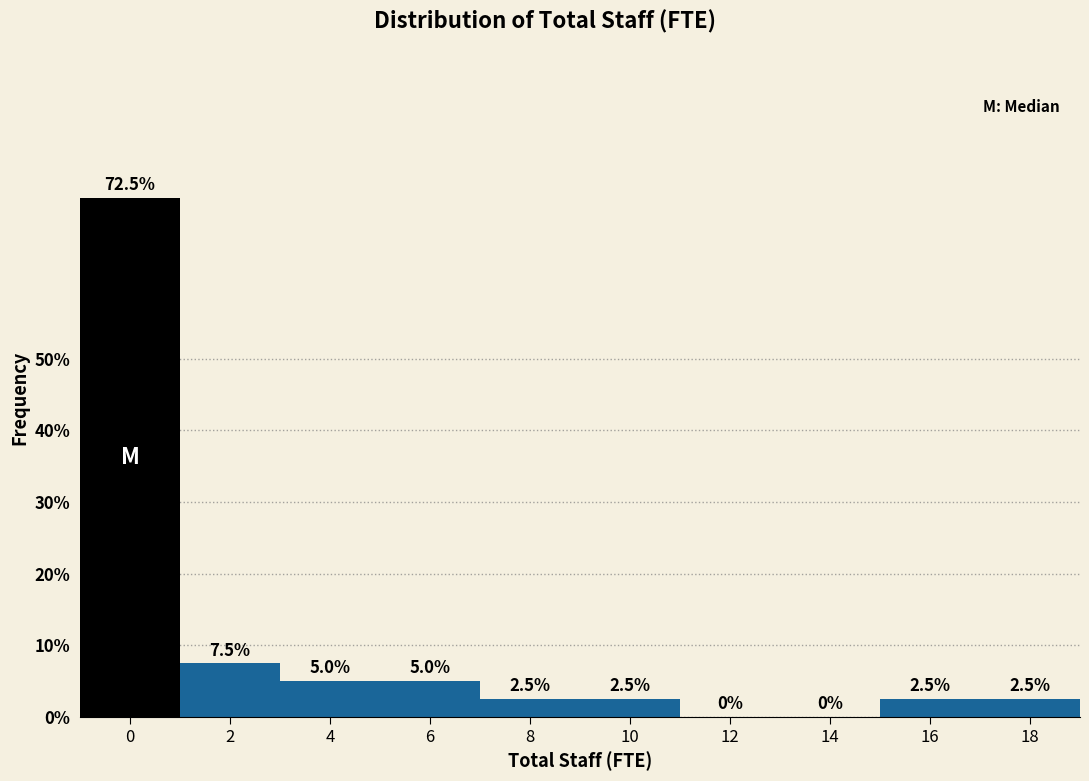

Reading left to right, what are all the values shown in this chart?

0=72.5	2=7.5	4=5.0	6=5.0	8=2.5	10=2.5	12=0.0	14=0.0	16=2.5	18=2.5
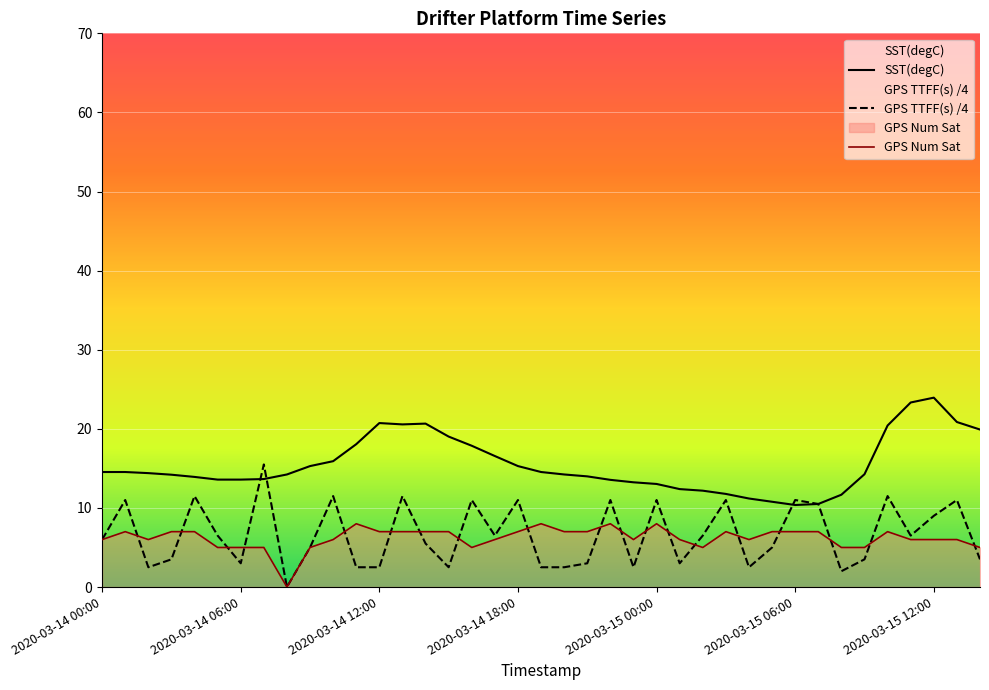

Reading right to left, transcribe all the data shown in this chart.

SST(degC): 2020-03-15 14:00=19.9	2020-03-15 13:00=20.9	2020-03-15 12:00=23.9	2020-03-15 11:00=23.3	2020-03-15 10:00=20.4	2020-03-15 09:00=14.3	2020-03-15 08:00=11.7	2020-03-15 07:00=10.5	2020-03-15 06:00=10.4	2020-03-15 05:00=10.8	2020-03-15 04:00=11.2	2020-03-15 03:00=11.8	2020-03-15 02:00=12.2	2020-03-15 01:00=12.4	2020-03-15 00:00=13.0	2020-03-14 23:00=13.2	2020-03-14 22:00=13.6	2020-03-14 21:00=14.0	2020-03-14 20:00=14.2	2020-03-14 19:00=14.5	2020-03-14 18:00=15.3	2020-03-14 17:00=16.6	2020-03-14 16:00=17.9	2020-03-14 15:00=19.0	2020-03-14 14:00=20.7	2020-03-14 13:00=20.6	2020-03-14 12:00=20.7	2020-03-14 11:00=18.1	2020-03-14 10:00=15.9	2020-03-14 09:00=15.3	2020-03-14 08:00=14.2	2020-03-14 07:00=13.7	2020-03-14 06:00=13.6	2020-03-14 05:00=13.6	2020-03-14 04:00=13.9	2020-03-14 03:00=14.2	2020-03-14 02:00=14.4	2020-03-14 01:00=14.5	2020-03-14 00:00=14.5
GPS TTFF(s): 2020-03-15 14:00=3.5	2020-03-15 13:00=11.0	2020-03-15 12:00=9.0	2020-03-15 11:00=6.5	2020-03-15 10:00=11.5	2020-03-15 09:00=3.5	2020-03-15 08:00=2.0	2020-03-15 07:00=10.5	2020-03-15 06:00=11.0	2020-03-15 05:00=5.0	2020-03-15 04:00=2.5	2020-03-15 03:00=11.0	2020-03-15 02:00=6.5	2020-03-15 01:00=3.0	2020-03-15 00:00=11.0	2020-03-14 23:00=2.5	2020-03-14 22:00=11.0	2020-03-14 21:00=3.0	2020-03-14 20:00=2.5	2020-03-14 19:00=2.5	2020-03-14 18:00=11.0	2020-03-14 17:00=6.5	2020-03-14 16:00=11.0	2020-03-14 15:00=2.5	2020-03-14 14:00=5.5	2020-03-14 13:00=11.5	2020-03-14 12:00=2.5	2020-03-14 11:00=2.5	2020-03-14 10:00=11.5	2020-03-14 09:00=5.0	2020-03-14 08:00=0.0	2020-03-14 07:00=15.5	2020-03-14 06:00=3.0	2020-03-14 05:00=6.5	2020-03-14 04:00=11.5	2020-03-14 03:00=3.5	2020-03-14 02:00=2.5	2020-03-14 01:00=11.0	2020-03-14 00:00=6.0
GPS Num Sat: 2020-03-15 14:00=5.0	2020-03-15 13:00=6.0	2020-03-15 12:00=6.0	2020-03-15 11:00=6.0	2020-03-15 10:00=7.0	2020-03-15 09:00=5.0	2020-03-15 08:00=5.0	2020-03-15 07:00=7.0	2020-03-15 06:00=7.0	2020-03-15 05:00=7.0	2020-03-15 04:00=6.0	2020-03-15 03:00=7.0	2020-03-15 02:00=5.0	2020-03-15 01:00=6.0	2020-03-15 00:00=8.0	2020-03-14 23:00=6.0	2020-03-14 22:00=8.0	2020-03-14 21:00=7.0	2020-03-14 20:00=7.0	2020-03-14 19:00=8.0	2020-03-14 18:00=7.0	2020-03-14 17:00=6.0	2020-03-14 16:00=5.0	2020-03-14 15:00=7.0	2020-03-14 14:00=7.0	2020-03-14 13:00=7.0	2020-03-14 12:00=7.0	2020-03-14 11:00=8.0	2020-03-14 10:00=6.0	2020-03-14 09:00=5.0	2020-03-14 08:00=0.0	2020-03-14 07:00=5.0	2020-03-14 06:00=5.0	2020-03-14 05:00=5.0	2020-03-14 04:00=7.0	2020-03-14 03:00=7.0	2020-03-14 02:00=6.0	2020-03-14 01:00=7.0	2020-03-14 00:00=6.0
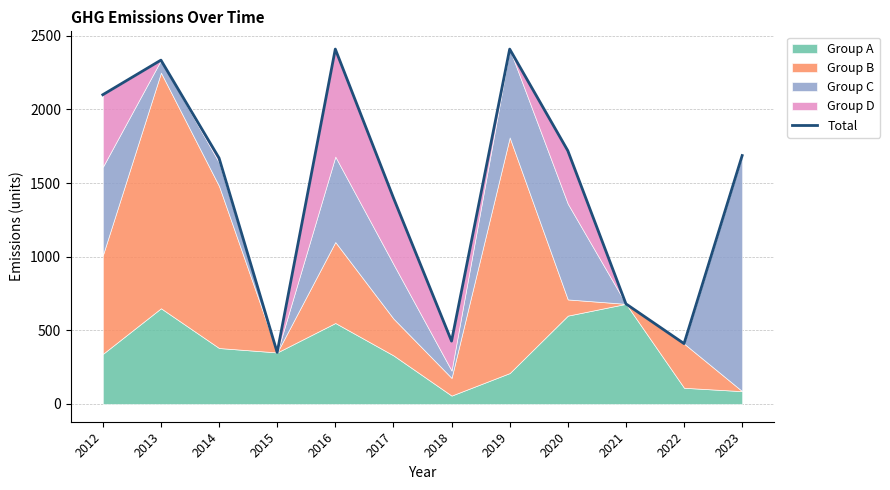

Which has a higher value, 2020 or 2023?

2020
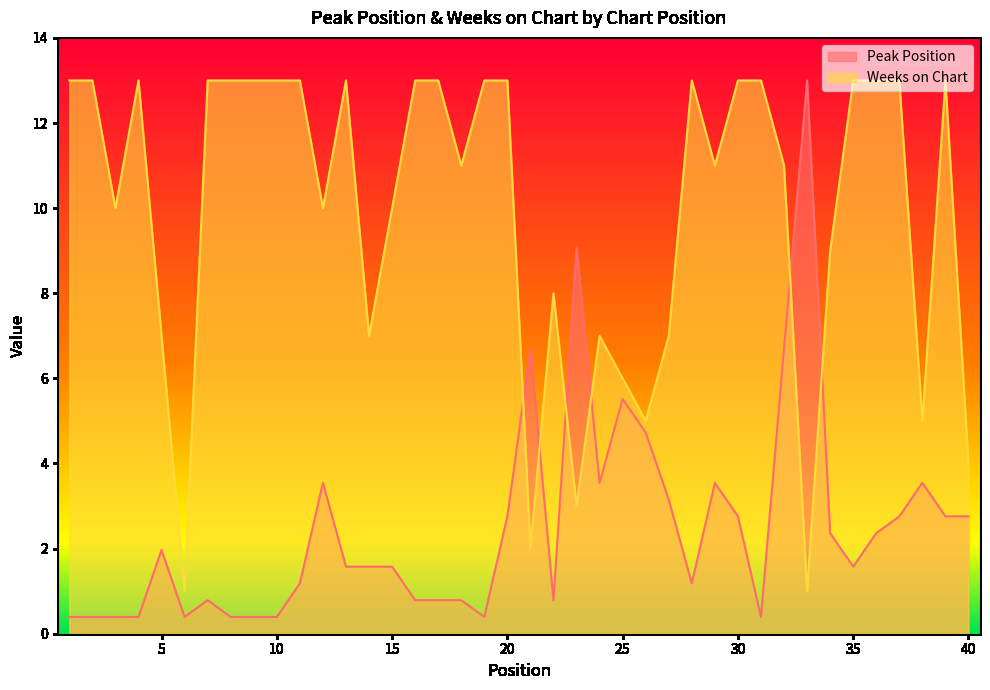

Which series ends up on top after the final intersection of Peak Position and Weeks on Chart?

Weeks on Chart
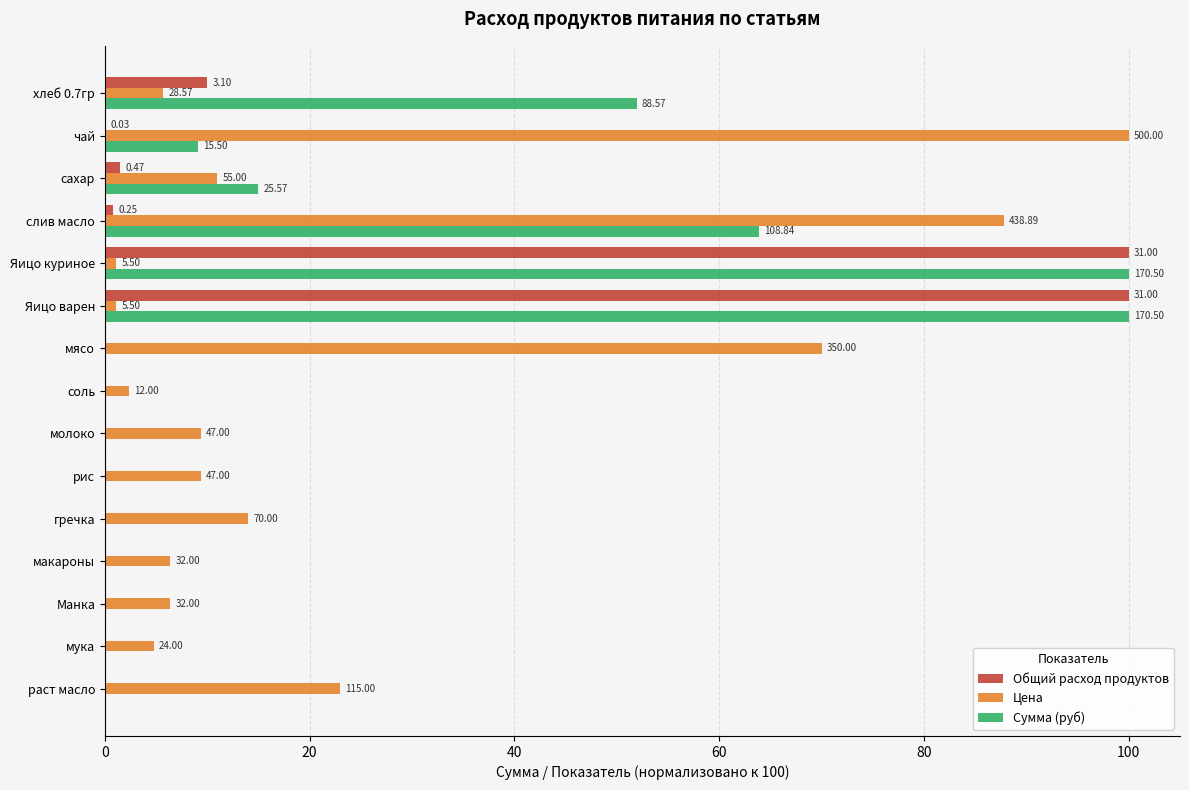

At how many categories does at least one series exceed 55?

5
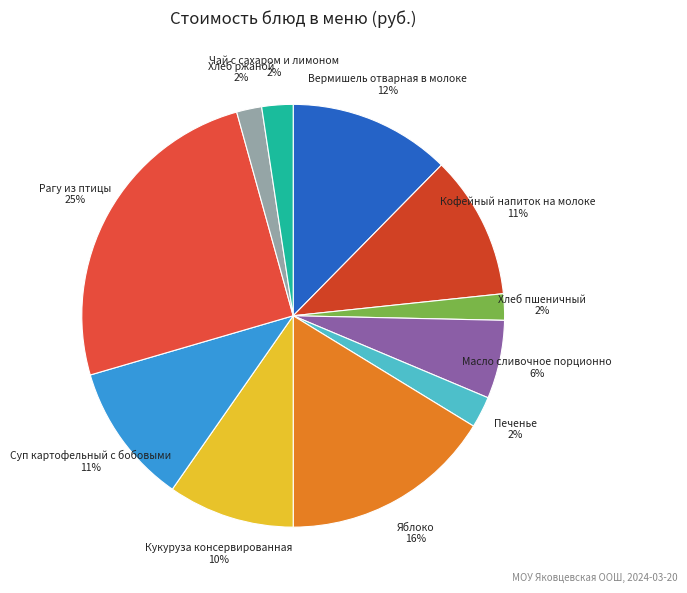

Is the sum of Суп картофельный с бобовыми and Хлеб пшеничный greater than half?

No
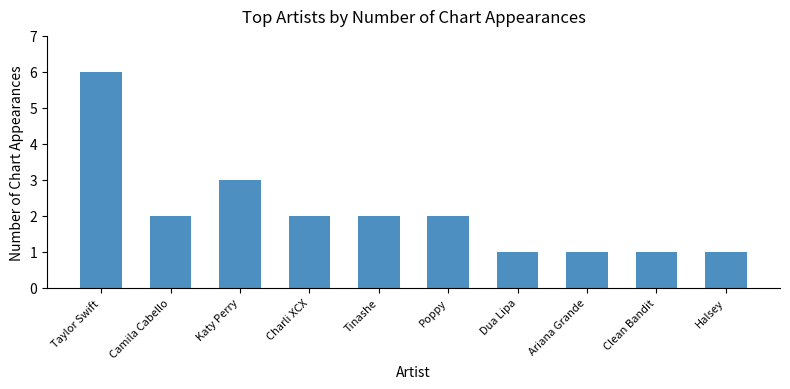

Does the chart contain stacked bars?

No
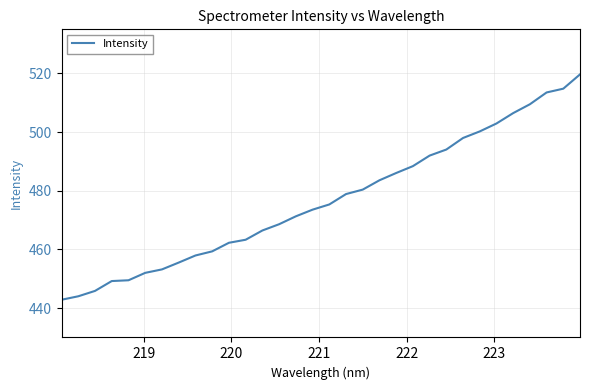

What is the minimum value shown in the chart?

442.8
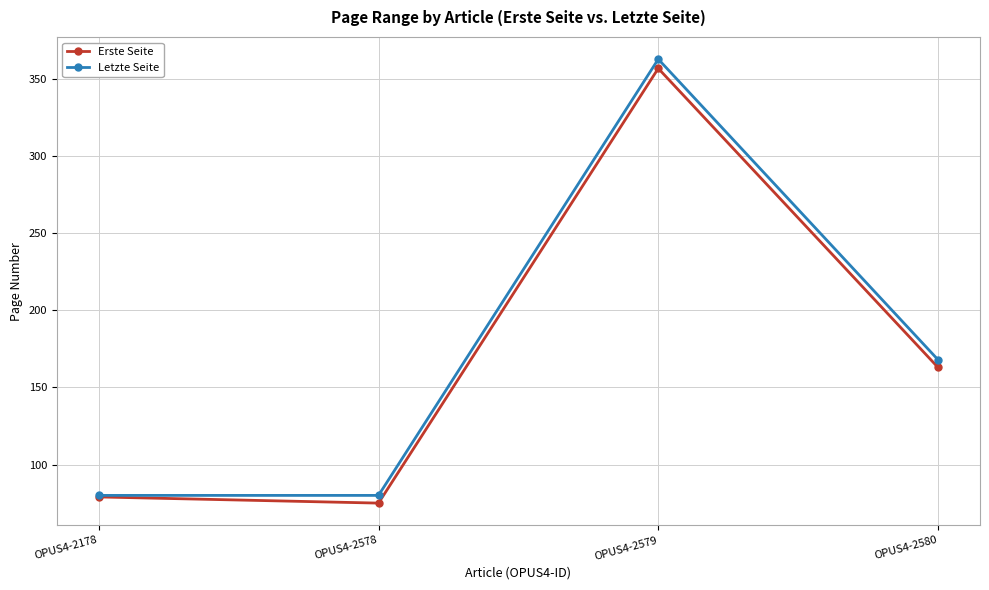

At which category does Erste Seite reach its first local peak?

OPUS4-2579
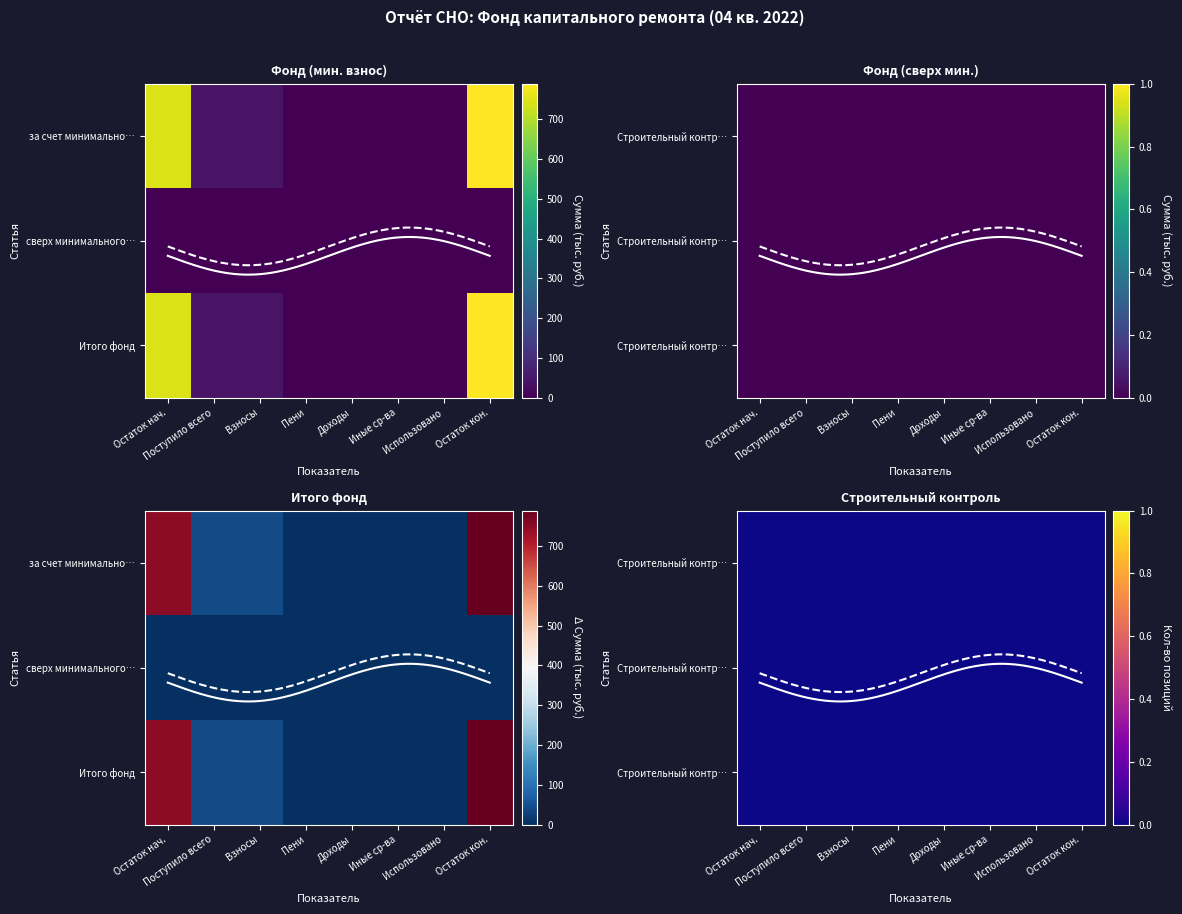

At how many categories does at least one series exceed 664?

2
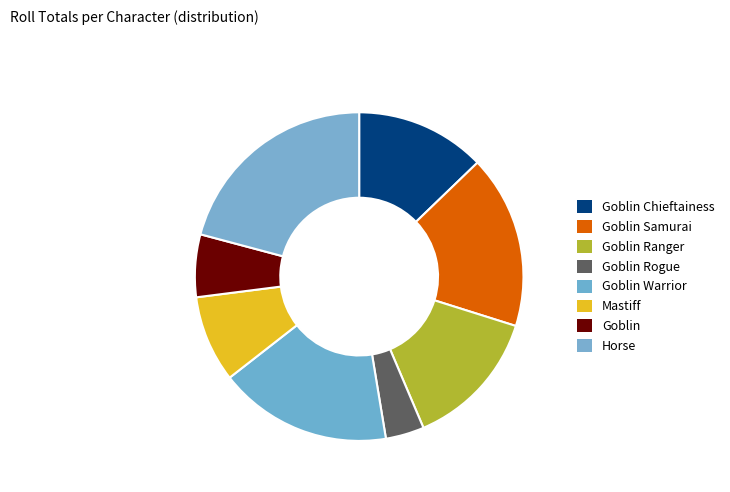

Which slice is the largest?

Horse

Written task :: Copy out all of the records above line for line, without the pictures.

Result of the exercise ::
Reading left to right, what are all the values shown in this chart?

0=72.5	2=7.5	4=5.0	6=5.0	8=2.5	10=2.5	12=0.0	14=0.0	16=2.5	18=2.5

Reading right to left, transcribe all the data shown in this chart.

SST(degC): 2020-03-15 14:00=19.9	2020-03-15 13:00=20.9	2020-03-15 12:00=23.9	2020-03-15 11:00=23.3	2020-03-15 10:00=20.4	2020-03-15 09:00=14.3	2020-03-15 08:00=11.7	2020-03-15 07:00=10.5	2020-03-15 06:00=10.4	2020-03-15 05:00=10.8	2020-03-15 04:00=11.2	2020-03-15 03:00=11.8	2020-03-15 02:00=12.2	2020-03-15 01:00=12.4	2020-03-15 00:00=13.0	2020-03-14 23:00=13.2	2020-03-14 22:00=13.6	2020-03-14 21:00=14.0	2020-03-14 20:00=14.2	2020-03-14 19:00=14.5	2020-03-14 18:00=15.3	2020-03-14 17:00=16.6	2020-03-14 16:00=17.9	2020-03-14 15:00=19.0	2020-03-14 14:00=20.7	2020-03-14 13:00=20.6	2020-03-14 12:00=20.7	2020-03-14 11:00=18.1	2020-03-14 10:00=15.9	2020-03-14 09:00=15.3	2020-03-14 08:00=14.2	2020-03-14 07:00=13.7	2020-03-14 06:00=13.6	2020-03-14 05:00=13.6	2020-03-14 04:00=13.9	2020-03-14 03:00=14.2	2020-03-14 02:00=14.4	2020-03-14 01:00=14.5	2020-03-14 00:00=14.5
GPS TTFF(s): 2020-03-15 14:00=3.5	2020-03-15 13:00=11.0	2020-03-15 12:00=9.0	2020-03-15 11:00=6.5	2020-03-15 10:00=11.5	2020-03-15 09:00=3.5	2020-03-15 08:00=2.0	2020-03-15 07:00=10.5	2020-03-15 06:00=11.0	2020-03-15 05:00=5.0	2020-03-15 04:00=2.5	2020-03-15 03:00=11.0	2020-03-15 02:00=6.5	2020-03-15 01:00=3.0	2020-03-15 00:00=11.0	2020-03-14 23:00=2.5	2020-03-14 22:00=11.0	2020-03-14 21:00=3.0	2020-03-14 20:00=2.5	2020-03-14 19:00=2.5	2020-03-14 18:00=11.0	2020-03-14 17:00=6.5	2020-03-14 16:00=11.0	2020-03-14 15:00=2.5	2020-03-14 14:00=5.5	2020-03-14 13:00=11.5	2020-03-14 12:00=2.5	2020-03-14 11:00=2.5	2020-03-14 10:00=11.5	2020-03-14 09:00=5.0	2020-03-14 08:00=0.0	2020-03-14 07:00=15.5	2020-03-14 06:00=3.0	2020-03-14 05:00=6.5	2020-03-14 04:00=11.5	2020-03-14 03:00=3.5	2020-03-14 02:00=2.5	2020-03-14 01:00=11.0	2020-03-14 00:00=6.0
GPS Num Sat: 2020-03-15 14:00=5.0	2020-03-15 13:00=6.0	2020-03-15 12:00=6.0	2020-03-15 11:00=6.0	2020-03-15 10:00=7.0	2020-03-15 09:00=5.0	2020-03-15 08:00=5.0	2020-03-15 07:00=7.0	2020-03-15 06:00=7.0	2020-03-15 05:00=7.0	2020-03-15 04:00=6.0	2020-03-15 03:00=7.0	2020-03-15 02:00=5.0	2020-03-15 01:00=6.0	2020-03-15 00:00=8.0	2020-03-14 23:00=6.0	2020-03-14 22:00=8.0	2020-03-14 21:00=7.0	2020-03-14 20:00=7.0	2020-03-14 19:00=8.0	2020-03-14 18:00=7.0	2020-03-14 17:00=6.0	2020-03-14 16:00=5.0	2020-03-14 15:00=7.0	2020-03-14 14:00=7.0	2020-03-14 13:00=7.0	2020-03-14 12:00=7.0	2020-03-14 11:00=8.0	2020-03-14 10:00=6.0	2020-03-14 09:00=5.0	2020-03-14 08:00=0.0	2020-03-14 07:00=5.0	2020-03-14 06:00=5.0	2020-03-14 05:00=5.0	2020-03-14 04:00=7.0	2020-03-14 03:00=7.0	2020-03-14 02:00=6.0	2020-03-14 01:00=7.0	2020-03-14 00:00=6.0

Which has a higher value, 2020 or 2023?

2020

Which series ends up on top after the final intersection of Peak Position and Weeks on Chart?

Weeks on Chart

At how many categories does at least one series exceed 55?

5

Is the sum of Суп картофельный с бобовыми and Хлеб пшеничный greater than half?

No

Does the chart contain stacked bars?

No

What is the minimum value shown in the chart?

442.8

At which category does Erste Seite reach its first local peak?

OPUS4-2579

At how many categories does at least one series exceed 664?

2

Which slice is the largest?

Horse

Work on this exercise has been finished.